Posted by The Natural Philosopher on 01/04/08 11:28

_q_u_a_m_i_s's wrote:
> On Jan 4, 10:34 am, Gilles Ganault <nos...@nospam.com> wrote:
>> Hello,
>>
>> I'm no LAMP expert, and a friend of mine is running a site which is a
>> bit overloaded. Before upgrading, he'd like to make sure there's no
>> easy way to improve efficiency.
>>
>> A couple of things:
>> - MySQL : as much as possible, he keeps query results in RAM, but
>> apparently, each is session-specific, which means that results can't
>> be shared with other users.
>> Is there something that can be done in that area, ie. keep the maximum
>> amount of MySQL data in RAM, to avoid users (both logged-on and
>> guests) hitting the single MySQL server again and again?
>
> Are you sure keeping data in ram is a good solution? MySQL cache
> dosen`t help?
>

Its all held in ram by disk caching anyway.

Probably :-)

Source data:
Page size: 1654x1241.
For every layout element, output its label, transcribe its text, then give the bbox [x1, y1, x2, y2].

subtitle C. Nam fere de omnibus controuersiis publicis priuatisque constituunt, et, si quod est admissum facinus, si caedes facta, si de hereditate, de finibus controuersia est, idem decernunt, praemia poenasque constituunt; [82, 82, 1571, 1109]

Directions for this task:
Write out the full forum post about keeping MySQL data in RAM above, word for word, with every line and symbol unchanged.

Exercise response:
Posted by The Natural Philosopher on 01/04/08 11:28

_q_u_a_m_i_s's wrote:
> On Jan 4, 10:34 am, Gilles Ganault <nos...@nospam.com> wrote:
>> Hello,
>>
>> I'm no LAMP expert, and a friend of mine is running a site which is a
>> bit overloaded. Before upgrading, he'd like to make sure there's no
>> easy way to improve efficiency.
>>
>> A couple of things:
>> - MySQL : as much as possible, he keeps query results in RAM, but
>> apparently, each is session-specific, which means that results can't
>> be shared with other users.
>> Is there something that can be done in that area, ie. keep the maximum
>> amount of MySQL data in RAM, to avoid users (both logged-on and
>> guests) hitting the single MySQL server again and again?
>
> Are you sure keeping data in ram is a good solution? MySQL cache
> dosen`t help?
>

Its all held in ram by disk caching anyway.

Probably :-)